Top of TEXT SECTION

The current season promised even greater drama: Emily Maynard, its star, had won Season 15 of The Bachelor, only to have the engagement broken off by Brad Womack, who spoke of having “dodged a bullet” by not going through with the wedding. The slight seems to have rolled off Emily’s back, however—perhaps because such tabloid fodder could not compare to the very real tragedy she’s suffered: Before meeting Brad, she was engaged to Ricky Hendrick, a stock car driver (and son of Nascar mogul Rick Hendrick) who died in a plane crash in 2004. Only after Hendrick’s death did Emily learn that she was pregnant with his child—a daughter, Ricki, now 6.  

Emily’s season seemed to offer the usual pleasures of The Bachelorette (the preening, the cattiness, the tears—and that’s just the guys), with a new twist: The woman looking for love is a widowed single mom. And yet, six weeks in, this season has failed to live up to its potential.

Bottom of TEXT SECTION

▶ **WHAT TO DO**
1/ In the passage about Emily Maynard's season of The Bachelorette, who was Emily engaged to before she met Brad Womack?
2/ From the passage about Emily Maynard's season of The Bachelorette, extract the words starting at "The current season" and ending at "Ricki, now 6.".
3/ Extend the passage about Emily Maynard's season of The Bachelorette, picking up after its final sentence.
The rows after this point have no connection to the passage about Emily Maynard's season of The Bachelorette.

Top of MATERIAL SHOWN

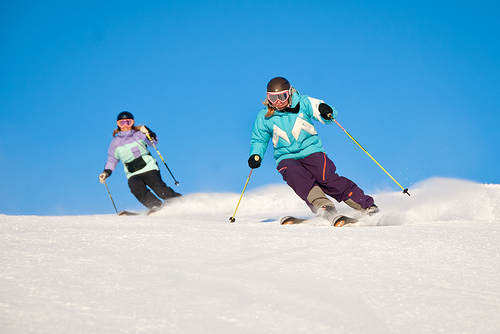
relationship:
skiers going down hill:
[66, 59, 429, 260] [24, 202, 452, 314]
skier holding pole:
[88, 93, 223, 229] [133, 114, 192, 190]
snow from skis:
[32, 221, 213, 305] [137, 188, 239, 225]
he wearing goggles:
[227, 47, 381, 240] [263, 85, 301, 106]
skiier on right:
[227, 47, 381, 240] [236, 37, 466, 261]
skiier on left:
[50, 86, 186, 241] [9, 57, 207, 278]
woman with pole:
[50, 86, 186, 241] [133, 114, 192, 190]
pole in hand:
[133, 114, 192, 190] [142, 111, 170, 153]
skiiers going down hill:
[66, 59, 429, 260] [1, 74, 456, 331]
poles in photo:
[133, 114, 192, 190] [1, 74, 456, 331]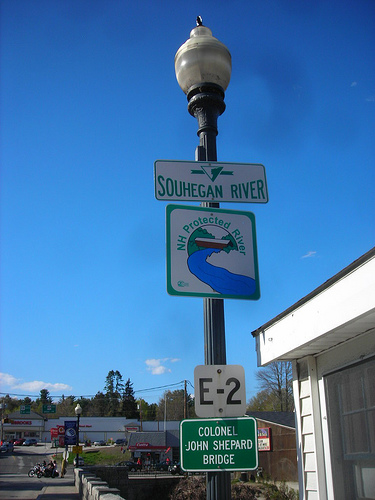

Bottom of MATERIAL SHOWN

▶ **EXERCISE ANSWERS**
1/ Ricky Hendrick, a stock car driver and son of Nascar mogul Rick Hendrick.

2/
The current season promised even greater drama: Emily Maynard, its star, had won Season 15 of The Bachelor, only to have the engagement broken off by Brad Womack, who spoke of having “dodged a bullet” by not going through with the wedding. The slight seems to have rolled off Emily’s back, however—perhaps because such tabloid fodder could not compare to the very real tragedy she’s suffered: Before meeting Brad, she was engaged to Ricky Hendrick, a stock car driver (and son of Nascar mogul Rick Hendrick) who died in a plane crash in 2004. Only after Hendrick’s death did Emily learn that she was pregnant with his child—a daughter, Ricki, now 6.

3/
Herewith, a catalog of its disappointments:

1. Location

So as not to uproot young Ricki, this season began in Emily’s hometown of Charlotte, N.C., a bland city of corporate headquarters—the Wilmington, Del., of Dixie. You could feel the show’s producers straining to find viable local activities for the contestants. In one ill-advised outing, Emily and a beau strapped on harnesses and climbed up the side of a downtown skyscraper as a lightning storm closed in on the city. Fun! Soon out of ideas, the producers began flying Emily and her suitors for day-trips to West Virginia (where Emily grew up) and Tennessee (to visit Dollywood)—another traumatizing experience, one expects, for a woman who lost a fiancé to a small aircraft accident. The series has since left North Carolina behind, but without much improvement: The week 4 visit to Bermuda was rain-soaked and chilly. And this week’s trip to the visually stunning city of Dubrovnik, Croatia was largely squandered, thanks to a shameless bit of Disney/ABC product placement in which Emily and the guys attended an advance screening of Brave, then repaired to a field where they donned kilts and pretended to be in Scotland while taking part in a series of Brave-themed physical challenges. 

2. The Kid

The ostensible excuse for the Brave plug was that Emily’s husband will become a father-figure to young Ricki and so must demonstrate maturity, good parental instincts, and the ability to sit through a Pixar movie. I’d hoped that Emily’s single motherhood would throw a curveball at the hunks vying for her hand in marriage, but thus far it’s mostly made for tedium. When we’re not watching B-roll of Emily lavishing attention on her daughter (who seems understandably annoyed to have to perform for the cameras), the guys are filling Emily’s ears with talk of how good they are with kids. In one awkward set-piece, they were set loose on a playground full of small children and asked to prove their mettle, leading to some overheated sliding and swing-set work.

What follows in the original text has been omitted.